Here's Why The Chevy 350 Is One Of The Most Popular Engines Ever Made

A car's engine can be more important than the car itself, sometimes. Beloved engines like the Ford 300 were used for decades in multiple models of vans and trucks before finally retiring for good in the 1990s. Chrysler used the Slant-6 powerplant for over 20 years before discontinuing the six-cylinder wonder in favor of more efficient four-cylinder options in the 1980s. Chrysler (now Stellantis) is still using a variant of the HEMI engine over six decades after introducing it in the 1950s.

Once in a blue moon, an engine will come along that spawns an entire industry to support it. The Chevy 350 V8, a motor that only rivals the HEMI in fame, is one of them. GM's ubiquitous engine has stood the test of time better than nearly every other automotive part to date. The Chevy Small Block, specifically with a displacement of 350 cubic inches (5.7-liters), may hold the title for being one of the most popular engines to ever sit in a car, boat, truck, or virtually any other form of transportation.

Easy V8 power

According to Hagerty, General Motors first started making the Chevy 350 in 1955 and essentially never stopped. In fact, you can still buy a new 350 from Chevy despite it being nearly 70 years since the engine first debuted, but for competition only, according to the Chevy. A comprehensive list of every vehicle that housed a 350 would fill several volumes. 

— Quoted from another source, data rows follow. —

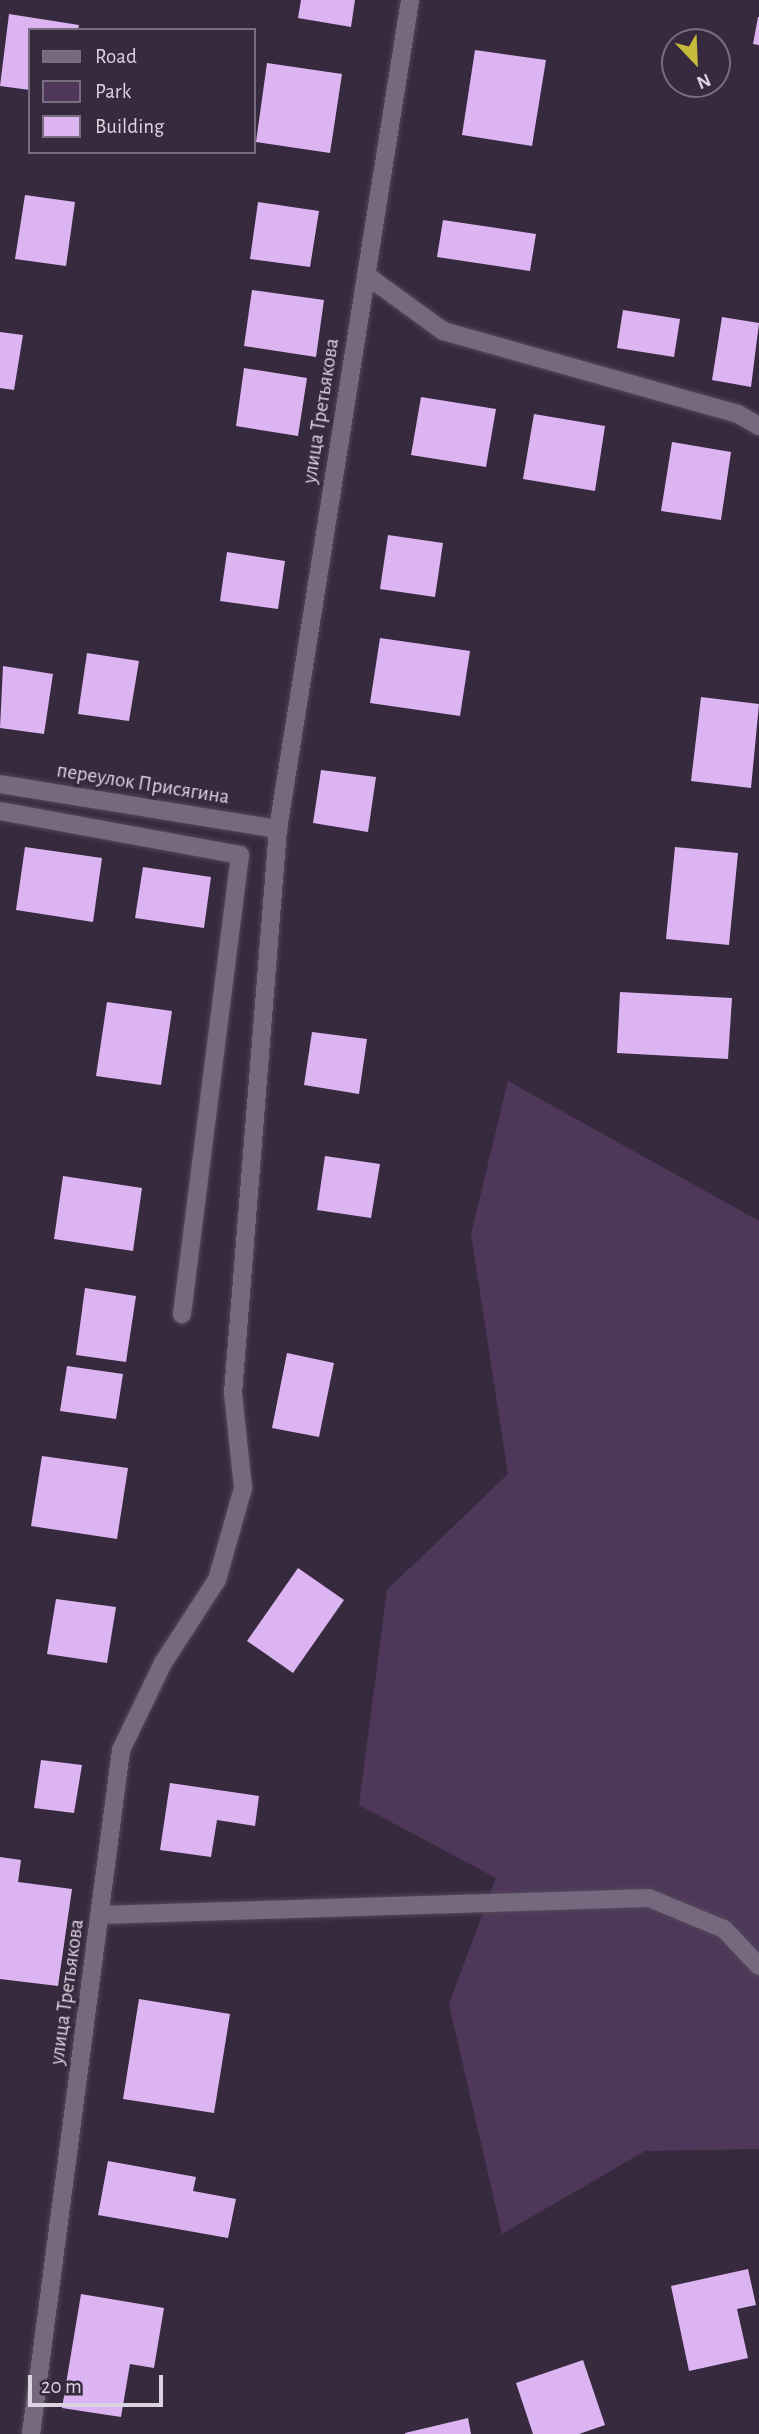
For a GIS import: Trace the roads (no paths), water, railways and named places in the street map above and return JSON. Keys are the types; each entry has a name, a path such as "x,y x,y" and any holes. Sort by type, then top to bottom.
{"street":[{"name":"улица Третьякова","path":"31,2434 121,1750 163,1663 218,1580 243,1488 233,1393 278,829 410,0"},
{"path":"366,275 443,331 738,414 759,426"},
{"name":"переулок Присягина","path":"0,784 278,829"},
{"path":"0,811 240,855 182,1314"},
{"path":"100,1915 649,1898 724,1929 759,1966"}]}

Part of the 350's popularity lies in the availability of parts. In its stock form, the engine was available in a wide range of Chevy vehicles for several decades, lasting from the 1955 until 2004 (per Cars Direct). Parts are still easy to find online from dozens of retailers and used parts only require a quick search on eBay or a trip to the junkyard. In some form or another, the engine was an available option in everything from a Camaro to a family hauler Tahoe. It helps that the engine is reliable, relatively mechanically simple, and easy to maintain (via Hagerty).

The ubiquitous nature of the parts makes the engine a no-brainer for hot-rodders looking for cheap V8 power in whatever car they can jam the engine into.